Tari berdiri sendiri di depan lift yang tertutup. Lalu menunduk, mengetik pesan:
Tari: Kamu kenapa? Ada yang salah?
Pesan itu hanya centang dua. Tak langsung dibalas.
Setengah jam kemudian, saat Tari sedang menatap spreadsheet di laptop dengan pandangan kosong, ponselnya bergetar.
Gilang: Maaf, aku cuma lagi butuh waktu untuk fokus. Ada beberapa hal yang harus aku urus.
Singkat. Dingin. Formal.
Sore harinya, Tari punya jadwal bertemu dengan salah satu investor yang sudah dijadwalkan Bu Tirta. Namanya Harri. Usianya mungkin tak jauh dari Tari, gaya bicaranya santai, dan ia tidak terlalu kaku seperti kebanyakan orang yang berurusan dengan angka dan bisnis.
Begitu bertemu di lobi lounge kantor, Tari langsung menyadari satu hal: Harri cukup tampan. Tingginya sekitar 178 cm, kulitnya bersih, rahang tegas, dan senyumnya simetris. Ia mengenakan kemeja putih gading yang digulung sampai siku, dan celana abu yang disetrika rapi. Sepatunya mengkilap, dan jam tangan kulit cokelat gelapnya terpasang manis di pergelangan.
"Mbak Tari?" suara Harri terdengar tenang dan bersahabat. Ada nada bariton ringan yang menenangkan.
"Iya, halo. Harri ya?"
"Senang bisa ketemu. Kita langsung ke lounge ya? Saya udah pesan tempat tadi siang."
Mereka duduk di lounge kafe kecil dekat gedung kantor. Tari merasa aneh karena merasa nyaman begitu cepat. Mungkin karena Harri tidak menatapnya seperti menilai, tapi seperti mendengarkan.
"Kamu asli mana, Harri?" tanya Tari sambil menyendok es krim dari affogato-nya.
"Asli Jakarta. Tapi kuliah dulu di Bandung. ITB, jurusan teknik industri. Jadi... paham lah macetnya Dago, dan laparnya anak kost di akhir bulan," kata Harri, tertawa kecil.
Tari ikut tertawa. "Aku juga dari Bandung. Pantas tadi kayak familiar ya, ada aura-aura angkot dan nasi cikur."
Mereka mulai membicarakan kuliner Bandung dengan semangat.
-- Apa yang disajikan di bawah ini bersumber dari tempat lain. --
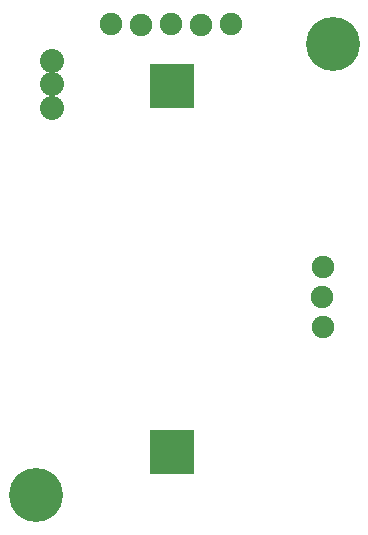
<source format=gbs>
G04 (created by PCBNEW (2013-07-07 BZR 4022)-stable) date 7/21/2013 7:03:44 PM*
%MOIN*%
G04 Gerber Fmt 3.4, Leading zero omitted, Abs format*
%FSLAX34Y34*%
G01*
G70*
G90*
G04 APERTURE LIST*
%ADD10C,0.00590551*%
%ADD11C,0.075*%
%ADD12C,0.18*%
%ADD13R,0.149528X0.149528*%
%ADD14C,0.08*%
G04 APERTURE END LIST*
G54D10*
G54D11*
X44874Y-41650D03*
X44826Y-40650D03*
X44874Y-39650D03*
X37800Y-31526D03*
X38800Y-31574D03*
X39800Y-31526D03*
X40800Y-31574D03*
X41800Y-31526D03*
G54D12*
X45200Y-32200D03*
X35300Y-47250D03*
G54D13*
X39850Y-33603D03*
X39850Y-45796D03*
G54D14*
X35850Y-34337D03*
X35850Y-33550D03*
X35850Y-32763D03*
M02*

</source>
Tentang bubur ayam Mang Oyo, seblak pinggir jalan yang pedasnya jahat, sampai kopi di daerah Braga.
"Kamu rencananya full kerja di perusahaan keluarga?" tanya Tari, mulai merasa lebih santai.
"Sementara iya. Tahun depan baru mau lanjut S2. Udah daftar beberapa kampus di Eropa. Tapi sambil nunggu, bantu ayahku dulu ngurus ekspansi distribusi."
Tari mengangguk. "Aku suka gaya kamu. Nggak terlalu formal, tapi tetap tahu arah."
"Dan kamu... jujur aja, lebih santai dari yang aku duga. Dulu aku kira penerus perusahaan kayak kamu itu tipe yang... kaku dan nggak bisa diajak ngobrol soal gorengan."
Tari tertawa lagi, dan untuk pertama kalinya hari itu... Tari bisa tertawa lepas. Ada ruang di antara kalimat Harri yang membuat kepalanya terasa lebih ringan.
Mereka menghabiskan waktu hampir satu jam, tapi terasa seperti lima belas menit. Dan saat mereka pamit, Harri bahkan sempat bilang:
"Kalau kamu kangen Bandung, kabarin ya. Aku tahu tempat makan baso tahu terenak se-Jabodetabek."
Tari hanya tersenyum. Tidak berjanji. Tapi hatinya sedikit lebih ringan.
Namun begitu ia pulang dan membuka pintu kamarnya, semua kegembiraan itu kembali runtuh. Sebab bayangan Gilang masih ada di sana. Dan hatinya tahu, tak semudah itu berpaling dari sesuatu yang pernah hangat... lalu perlahan menjauh.
Tari memejamkan mata. Dalam diam, ia menunggu keajaiban kecil. Entah berupa ketukan di pintu, pesan pendek, atau pelukan yang bisa menjawab semua tanya.
Tapi malam itu, keheningan adalah satu-satunya jawaban yang datang.